Being the center of an industry possessing such a substantive impact was likely not on the minds of the original characters that inhabited Akihabara, which following World War II came into prominence for its outlets that sold vacuum tubes and other circuitry.
Yamamitsu’s beginnings were similarly humble. He previously worked for a company that imported gadgets from overseas. Thanko started in 2003 as an online venture called Rare Mono Shop. The company has since grown to include four stores, three in Tokyo and one in Osaka.
Further growth is expected with overseas sales, which began soon after the launch of an English version of Rare Mono Shop late last year. But with shipping costs from Japan being extremely high, Yamamitsu is looking for distributors in the U.S. and Europe to complement his existing partners in Singapore and Korea.
The versatile USB port has been the company’s bread and butter, but ventures into such wireless systems as Bluetooth and Wi-Fi are probable once demand for products using these technologies in Japan increases.
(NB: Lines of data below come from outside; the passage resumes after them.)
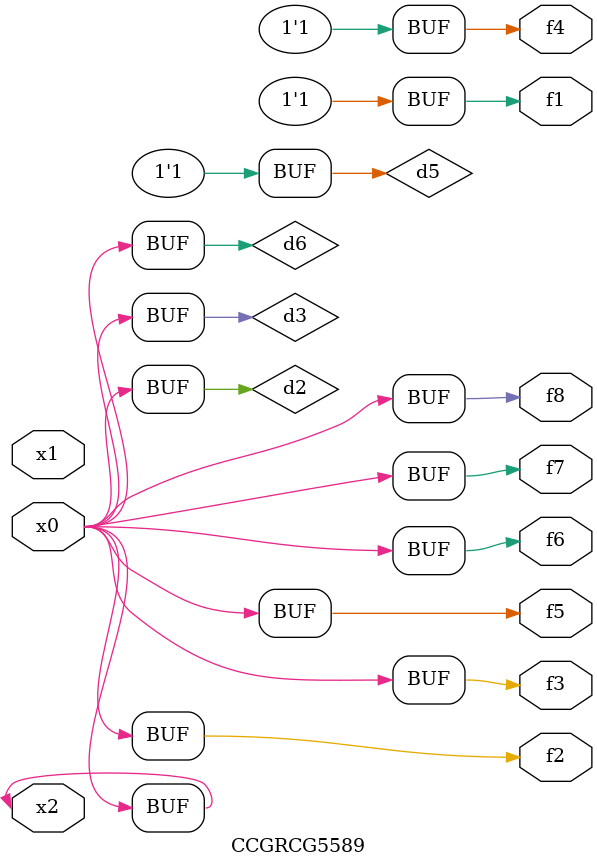
<source format=v>
module CCGRCG5589(
	input x0, x1, x2,
	output f1, f2, f3, f4, f5, f6, f7, f8
);

	wire d1, d2, d3, d4, d5, d6;

	xnor (d1, x2);
	buf (d2, x0, x2);
	and (d3, x0);
	xnor (d4, x1, x2);
	nand (d5, d1, d3);
	buf (d6, d2, d3);
	assign f1 = d5;
	assign f2 = d6;
	assign f3 = d6;
	assign f4 = d5;
	assign f5 = d6;
	assign f6 = d6;
	assign f7 = d6;
	assign f8 = d6;
endmodule

</source>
Like product pitchman Ron Popeil and his eccentric company Ronco (“Mr. Microphone” and “Pocket Fisherman”), Yamamitsu has visions of moving to everyday items. (When asked, the Thanko president had no idea that Popeil marketed a smokeless ashtray decades ago.) “Right now we are focusing on a small market,” he says. “We would also like to expand beyond the PC market to more mainstream items.”
This might mean upping the company’s current monthly output from two or three new products to six. “If we stop developing new products,” he supposes, “we will lose customers.”
Certainly thoughts of going mainstream is heresy to any tried-and-true otaku consumer, but they would not be alone in raising a caution flag.
“The otaku market is highly segmented,” says Ken Kitabayashi, a contents and communications consultant at the Nomura Research Institute. “In general, companies can not expand their business simply by increasing the number of articles in the otaku market.”
Yamamitsu agrees, explaining that Thanko will continue challenging itself in all areas. “We need to make our products more interesting and useful for not only the otaku market,” he says, “but also for the common market.”